■ **Brief**:
Revise the listing below by changing every "hour lines" to "grid lines" and keeping everything else the same.

■ **Material to process**:
┏━━
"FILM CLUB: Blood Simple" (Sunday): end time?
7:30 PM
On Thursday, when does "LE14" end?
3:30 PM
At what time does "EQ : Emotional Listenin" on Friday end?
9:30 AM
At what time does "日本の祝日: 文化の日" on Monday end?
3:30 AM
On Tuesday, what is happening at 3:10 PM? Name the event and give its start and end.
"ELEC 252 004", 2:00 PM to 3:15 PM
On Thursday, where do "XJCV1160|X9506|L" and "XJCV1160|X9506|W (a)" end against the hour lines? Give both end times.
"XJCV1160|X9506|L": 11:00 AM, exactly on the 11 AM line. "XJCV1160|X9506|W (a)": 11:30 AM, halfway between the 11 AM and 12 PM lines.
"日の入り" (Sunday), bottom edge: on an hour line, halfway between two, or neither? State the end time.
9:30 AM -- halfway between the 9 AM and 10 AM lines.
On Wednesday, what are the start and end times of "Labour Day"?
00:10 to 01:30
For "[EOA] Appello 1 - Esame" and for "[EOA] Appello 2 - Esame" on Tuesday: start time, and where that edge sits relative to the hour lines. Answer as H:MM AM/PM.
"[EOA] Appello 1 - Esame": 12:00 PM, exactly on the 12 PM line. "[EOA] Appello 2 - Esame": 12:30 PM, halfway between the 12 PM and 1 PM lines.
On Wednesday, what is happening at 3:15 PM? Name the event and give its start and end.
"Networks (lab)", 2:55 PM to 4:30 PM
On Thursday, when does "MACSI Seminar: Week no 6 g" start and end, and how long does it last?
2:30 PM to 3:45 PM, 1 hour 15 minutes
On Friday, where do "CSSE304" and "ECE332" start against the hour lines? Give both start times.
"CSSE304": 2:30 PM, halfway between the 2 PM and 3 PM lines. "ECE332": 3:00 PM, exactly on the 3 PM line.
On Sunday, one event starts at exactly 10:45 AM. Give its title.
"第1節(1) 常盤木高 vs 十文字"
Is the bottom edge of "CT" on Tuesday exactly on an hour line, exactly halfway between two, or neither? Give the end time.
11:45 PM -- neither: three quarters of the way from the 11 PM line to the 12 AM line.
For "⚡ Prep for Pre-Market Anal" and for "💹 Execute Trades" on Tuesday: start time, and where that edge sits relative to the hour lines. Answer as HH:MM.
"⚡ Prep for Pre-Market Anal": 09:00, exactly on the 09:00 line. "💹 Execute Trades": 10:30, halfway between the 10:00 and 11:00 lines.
┗━━
■ **Response**:
"FILM CLUB: Blood Simple" (Sunday): end time?
7:30 PM
On Thursday, when does "LE14" end?
3:30 PM
At what time does "EQ : Emotional Listenin" on Friday end?
9:30 AM
At what time does "日本の祝日: 文化の日" on Monday end?
3:30 AM
On Tuesday, what is happening at 3:10 PM? Name the event and give its start and end.
"ELEC 252 004", 2:00 PM to 3:15 PM
On Thursday, where do "XJCV1160|X9506|L" and "XJCV1160|X9506|W (a)" end against the grid lines? Give both end times.
"XJCV1160|X9506|L": 11:00 AM, exactly on the 11 AM line. "XJCV1160|X9506|W (a)": 11:30 AM, halfway between the 11 AM and 12 PM lines.
"日の入り" (Sunday), bottom edge: on an hour line, halfway between two, or neither? State the end time.
9:30 AM -- halfway between the 9 AM and 10 AM lines.
On Wednesday, what are the start and end times of "Labour Day"?
00:10 to 01:30
For "[EOA] Appello 1 - Esame" and for "[EOA] Appello 2 - Esame" on Tuesday: start time, and where that edge sits relative to the grid lines. Answer as H:MM AM/PM.
"[EOA] Appello 1 - Esame": 12:00 PM, exactly on the 12 PM line. "[EOA] Appello 2 - Esame": 12:30 PM, halfway between the 12 PM and 1 PM lines.
On Wednesday, what is happening at 3:15 PM? Name the event and give its start and end.
"Networks (lab)", 2:55 PM to 4:30 PM
On Thursday, when does "MACSI Seminar: Week no 6 g" start and end, and how long does it last?
2:30 PM to 3:45 PM, 1 hour 15 minutes
On Friday, where do "CSSE304" and "ECE332" start against the grid lines? Give both start times.
"CSSE304": 2:30 PM, halfway between the 2 PM and 3 PM lines. "ECE332": 3:00 PM, exactly on the 3 PM line.
On Sunday, one event starts at exactly 10:45 AM. Give its title.
"第1節(1) 常盤木高 vs 十文字"
Is the bottom edge of "CT" on Tuesday exactly on an hour line, exactly halfway between two, or neither? Give the end time.
11:45 PM -- neither: three quarters of the way from the 11 PM line to the 12 AM line.
For "⚡ Prep for Pre-Market Anal" and for "💹 Execute Trades" on Tuesday: start time, and where that edge sits relative to the grid lines. Answer as HH:MM.
"⚡ Prep for Pre-Market Anal": 09:00, exactly on the 09:00 line. "💹 Execute Trades": 10:30, halfway between the 10:00 and 11:00 lines.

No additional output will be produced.